Em 1987 a coisa apertou ainda mais. Com a venda em banca despencada, sem rumo, inflação acumulada de 250% ao ano, o dólar disparado (cabe lembrar que o papel jornal é cotado nessa moeda), o Jaguar inventou uma entrevista com o Brizola (edição 940, de 16 de julho de 1987). Misteriosamente os cartuns citando Brizola desapareceram (já não eram muitos). Só uma caricatura do Lula Palomanes e só. Começou a pingar um anúncio aqui e ali, um tijolaço, tão discretos que mal davam pra cobrir a impressão. Mas nada de cartuns sobre o Brizola ou o PDT. Não era censura direta. Simplesmente o pessoal estava acompanhando os fatos e fechava os olhos. Nessa época ele já não era o governador, mas a prefeitura do Rio continuava nas mãos do PDT. Aliás, o problema recorrente do Pasquim sempre foram os salvadores da pátria. Mas isso é outra história.

Veio a eleição direta para presidente da República em 1989 e o jornal entrou bem devagar na onda. Lembro que até houve uma série (incompleta) de entrevistas com os presidenciáveis, que nem de longe lembrava a repercussão das antigas entrevistas. Outros tempos. Mas o Collor e o Maluf continuavam a receber marcação especial dos cartunistas em meio a uma grande imprensa com Síndrome de Hebe Camargo — tudo muito gracinha. Já naquela época prenunciava-se o fim da imprensa, não por culpa da internet, mas por seus próprios erros. E os cartunistas continuavam atirando.

Na edição nº 1024, de 7 de setembro de 1989, o então candidato Maluf, aquele do “estupra mas não mata”, ganhou uma página central, digamos assim, não muito higiênica. O jornal foi pra banca e acabou sendo apreendido. Pra variar, a repercussão ficou longe do esperado.

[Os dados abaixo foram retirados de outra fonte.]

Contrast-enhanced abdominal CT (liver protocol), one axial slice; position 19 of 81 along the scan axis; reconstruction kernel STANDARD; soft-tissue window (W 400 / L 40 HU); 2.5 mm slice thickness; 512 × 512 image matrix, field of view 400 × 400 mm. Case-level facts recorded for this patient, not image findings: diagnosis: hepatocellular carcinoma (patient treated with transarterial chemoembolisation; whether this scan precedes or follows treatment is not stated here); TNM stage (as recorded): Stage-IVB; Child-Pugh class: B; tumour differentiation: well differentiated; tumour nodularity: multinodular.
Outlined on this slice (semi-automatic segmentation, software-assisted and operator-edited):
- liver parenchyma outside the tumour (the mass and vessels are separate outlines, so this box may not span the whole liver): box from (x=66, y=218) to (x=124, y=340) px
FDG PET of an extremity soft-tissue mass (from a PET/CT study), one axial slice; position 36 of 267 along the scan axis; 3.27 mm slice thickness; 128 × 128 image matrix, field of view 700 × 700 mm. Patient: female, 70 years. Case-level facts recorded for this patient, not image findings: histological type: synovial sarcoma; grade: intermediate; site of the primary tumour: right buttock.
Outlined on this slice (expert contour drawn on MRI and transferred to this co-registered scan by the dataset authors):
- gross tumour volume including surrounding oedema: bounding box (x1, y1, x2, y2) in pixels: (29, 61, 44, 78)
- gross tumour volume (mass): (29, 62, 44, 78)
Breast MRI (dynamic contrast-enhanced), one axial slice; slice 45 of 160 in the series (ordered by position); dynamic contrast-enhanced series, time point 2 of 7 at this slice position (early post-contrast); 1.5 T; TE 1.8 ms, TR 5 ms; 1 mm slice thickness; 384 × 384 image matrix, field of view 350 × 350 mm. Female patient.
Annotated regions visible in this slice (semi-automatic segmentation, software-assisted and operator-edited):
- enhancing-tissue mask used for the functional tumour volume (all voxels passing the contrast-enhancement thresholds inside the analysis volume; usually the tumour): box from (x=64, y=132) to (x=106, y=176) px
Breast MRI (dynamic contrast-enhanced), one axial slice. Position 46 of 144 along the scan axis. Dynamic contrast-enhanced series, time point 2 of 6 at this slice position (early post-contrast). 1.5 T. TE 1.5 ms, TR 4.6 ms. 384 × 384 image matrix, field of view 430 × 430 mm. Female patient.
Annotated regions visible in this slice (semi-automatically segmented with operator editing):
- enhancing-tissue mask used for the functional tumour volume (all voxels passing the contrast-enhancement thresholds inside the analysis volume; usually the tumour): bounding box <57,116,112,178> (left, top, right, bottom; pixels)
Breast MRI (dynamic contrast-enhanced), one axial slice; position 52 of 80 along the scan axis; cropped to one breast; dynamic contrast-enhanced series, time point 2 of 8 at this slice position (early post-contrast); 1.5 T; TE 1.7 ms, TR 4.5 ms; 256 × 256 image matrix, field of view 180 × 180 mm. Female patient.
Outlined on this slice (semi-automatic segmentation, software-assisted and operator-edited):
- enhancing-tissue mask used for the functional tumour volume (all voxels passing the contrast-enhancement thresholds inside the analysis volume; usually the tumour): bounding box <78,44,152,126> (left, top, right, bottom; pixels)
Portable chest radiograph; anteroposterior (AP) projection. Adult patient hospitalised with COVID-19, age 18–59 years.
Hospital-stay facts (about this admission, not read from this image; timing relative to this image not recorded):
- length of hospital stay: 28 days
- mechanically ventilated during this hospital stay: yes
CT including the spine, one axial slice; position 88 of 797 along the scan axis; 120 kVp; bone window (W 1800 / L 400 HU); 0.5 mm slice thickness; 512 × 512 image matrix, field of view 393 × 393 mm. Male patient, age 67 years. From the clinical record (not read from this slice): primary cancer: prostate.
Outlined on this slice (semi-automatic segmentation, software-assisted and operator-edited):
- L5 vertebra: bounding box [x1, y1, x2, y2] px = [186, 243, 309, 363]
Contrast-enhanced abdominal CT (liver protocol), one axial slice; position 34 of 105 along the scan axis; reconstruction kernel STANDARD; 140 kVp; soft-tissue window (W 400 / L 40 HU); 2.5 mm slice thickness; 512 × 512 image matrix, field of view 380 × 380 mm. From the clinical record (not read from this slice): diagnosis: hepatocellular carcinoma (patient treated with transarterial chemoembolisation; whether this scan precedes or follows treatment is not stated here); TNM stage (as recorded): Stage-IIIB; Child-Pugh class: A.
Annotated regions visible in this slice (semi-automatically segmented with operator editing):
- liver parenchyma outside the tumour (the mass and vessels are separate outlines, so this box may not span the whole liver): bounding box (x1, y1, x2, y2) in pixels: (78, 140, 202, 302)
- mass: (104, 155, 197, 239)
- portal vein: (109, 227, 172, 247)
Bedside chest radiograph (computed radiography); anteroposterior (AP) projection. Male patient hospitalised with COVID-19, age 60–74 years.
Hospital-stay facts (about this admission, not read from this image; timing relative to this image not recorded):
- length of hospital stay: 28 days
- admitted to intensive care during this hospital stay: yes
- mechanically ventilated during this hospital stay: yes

Collor acabou levando a presidência, e o velho Pasquim de guerra deu o mote na edição nº 1032, de 12 de janeiro de 1990. “Votaram nelle? Fodam-se!”. Não deu outra. Cabe aqui registrar o que aconteceu à época. Desde o primeiro panfleto jogado no chão até o impeachment, o Pasquim semanalmente despejava quilos de cartuns contra o candidato vitorioso. Após o resultado das urnas, os eleitores do Collor começaram uma onda de “deixa o homem trabalhar, vocês estão torcendo contra”... isso em 1990, sem internet nem redes sociais. Não é à toa que Ivan Lessa dizia: “A cada 15 anos, o Brasil esquece os últimos 15 anos”.

Continuei no jornal até a edição nº 1055, de 13 de dezembro de 1990. Hoje, revendo as edições para este texto, percebo que saí no mesmo mês em que publiquei meu primeiro cartum na vida, sete anos depois. Deve ter algum significado. Se tivesse consultado alguma numeróloga na época, saberia. Significaria que perdi o dinheiro da consulta. Quase três décadas se passaram desde então, mas até que não pesam tanto assim. O que chateia mesmo são os jornais que eu guardava semanalmente, branquinhos, branquinhos. Hoje estão todos amarelados e manchados. Os que não estão sujos nem empoeirados estão guardados na memória, lugar sabidamente seguro e protegido da ação do tempo.